The majority of our cohort (59%) met ASAS clinical criteria at baseline. There were 52% who were ASAS imaging–negative at baseline and remained so throughout the study. Overall, in our 12-week study, there was little change in MRI inflammatory lesions.
The natural variation of inflammatory MRI lesions of BME in axSpA remains poorly defined. From an SIJ perspective, 1 study showed that 73.5% of patients who had SIJ BME at baseline had persistent lesions 1 year later10, even in the absence of clinical symptoms. In the spine, 31% of vertebral corners showed persistence of inflammatory lesions at a 2-year timepoint16. These observations, together with the findings from our study, suggest that once an inflammatory lesion develops, there is likely to be little change in the spine and in SIJ lesions within the first year unless biologic therapies are introduced. However, our study supports the findings of van Onna, et al7 that if the baseline scan is negative, then the proportion changing to a positive scan at followup is higher in HLA-B27–positive patients (27%) compared to patients who are HLA-B27–negative (0%).

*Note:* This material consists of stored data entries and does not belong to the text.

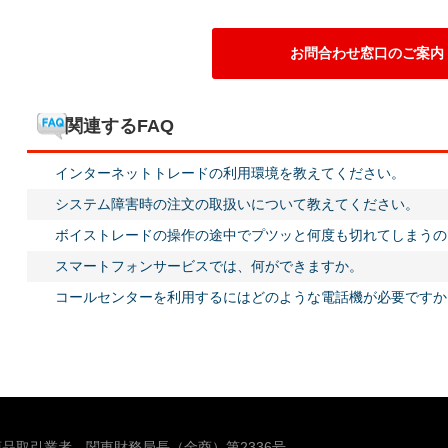
お問合わせ窓口のご案内
関連するFAQ
インターネットトレードの利用環境を教えてください。
システム障害時の注文の取扱いについて教えてください。
ボイストレードの操作の途中でプツッと何度も切れてしまうの
スマートフォンサービスでは、何ができますか。
コールセンターを利用するにはどのような電話機が必要ですか
品取引業者 関東財務局長（金商）第2336号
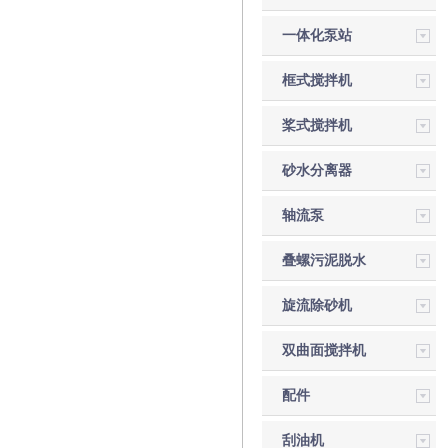
一体化泵站
框式搅拌机
桨式搅拌机
砂水分离器
轴流泵
叠螺污泥脱水
机
旋流除砂机
双曲面搅拌机
配件
刮油机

The strengths of our study include the realistic clinical time frames for potential followup scans and the fact that the study was specifically designed to investigate the usefulness of repeat scans within a 12-week window, which has not previously been performed, to our knowledge. Other strong aspects include the minimal absence of followup MRI scans in the cohort as well as data on NSAID use collected on all patients throughout the study. The main limitations of our study were the lack of asymptomatic and/or mechanical back pain control arms.
Our study evaluated the natural history of axSpA-related inflammatory lesions on MRI and the role of repeat MRI scanning within a 12-week period in clinically suspected early axSpA. In a symptomatic patient with suspected axSpA, where baseline MRI scanning is normal, a repeat MRI scan may be of diagnostic utility in HLA-B27–positive males but not in females or HLA-B27–negative subjects. These results are highly relevant to aid in clinical decision making and to add to the body of evidence on MRI use in axSpA diagnosis.
- Accepted for publication September 25, 2017.